Lundi 25 mai 2020
Les raisons d’un malaise générationnel
Si l’on pense bien au processus historique de l’Algérie, surtout en ce qui a trait au créneau économique, on ne peut s’empêcher de se référer au livre-culte « Le développement du sous-développement », paru en 1969, chez Maspéro, du grand économiste allemand André Gunder Frank.
Pays à caractère agricole par excellence, l’Algérie s’est fourvoyé dès le recouvrement de l’indépendance dans des logiques contradictoires, oscillant entre domaines autogérés et coopératives agricoles, de type socialiste. Gâché dans les luttes de pouvoir, l’intermède 62-65, fut un total fiasco sur tous les fronts.
Après le socialisme de la mamelle des années 1970, les trois révolutions industrielle, agraire et culturelle, l’Algérie s’est orienté, sans grand succès vers le P.A.P (programme anti-pénurie). Le slogan « Pour une vie meilleure » a donné à l’Algérien lambda la fausse illusion de prospérité. Ce dernier a cru, par naïveté, que son pays, ouvert à l’époque à l’économie de bazar avec des souks el-fellah bien achalandés et à l’importation intensive du shampoing, des fromages étrangers et des bananes, était en passe de se hisser au rang des nations développées.
Or, la situation a été beaucoup moins reluisante qu’il n’y paraît, et l’ère Boumédiène, malgré sa poigne de fer, fut, ironie du sort, dès l’entame de la présidence de Chadli l’âge d’or tant fantasmé par beaucoup de générations d’Algériens déçus. Choc pétrolier, dettes extérieures, dépression économique, corruption, problème de logement, pénurie, instabilité sociale, hémorragie de la fuite des cerveaux, etc., tout a été mis à la sauce pour pourrir la vie de la jeunesse.
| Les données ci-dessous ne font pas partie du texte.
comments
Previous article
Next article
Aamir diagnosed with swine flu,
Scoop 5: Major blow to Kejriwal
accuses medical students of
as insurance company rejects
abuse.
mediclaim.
La cassure entre le peuple et son élite était déjà là, et les événements d’Octobre 1988 ne furent que la résultante du mépris autoritaire de ceux d’en haut (les soi-disant super-Algériens) vis-à-vis de ceux d’en bas (les Algériens du Deuxième collège). Le décalque néocolonial aura commencé à cette date-là. Il est vrai que, même s’il a commis des erreurs sur le volet des libertés individuelles, le problème identitaire et dans la question de la révolution agraire, Bouméediène n’en reste pas moins, en quelque sorte, un pionnier en matière de réformes industrielles. L’Algérie s’est transformé, grâce à une stratégie économique optimiste et à la vingtaine de milliards de dollars perçus de la rente pétrolière, en un immense chantier. Ainsi s’est-elle dotée d’une infrastructure industrielle très solide qui reste, des décennies durant, un patrimoine industriel inestimable pour toute la nation.
Toutefois, le manque de vision à long terme des dirigeants de ces années-là, conjuguée à l’autoritarisme et à la conjoncture internationale peu amène de l’époque, ont pesé lourd sur l’Algérie par la suite.
Les perturbations sociales du début 1990, la guerre civile, le choc social, le malaise identitaire qui s’ensuivirent, en tirent leur origine. Affaiblie économiquement jusqu’au point d’aller s’endetter pour végéter, pillée, désunie, humiliée, meurtrie, perturbée par les ingérences subites et malintentionnées de l’ex-colon qui ne cherche qu’à la faire plier à ses desiderata, poussée dans le pertuis de la haine de soi et de ses racines, l’Algérie n’a pu compter que sur courage et la débrouillardise de ses enfants pour survivre.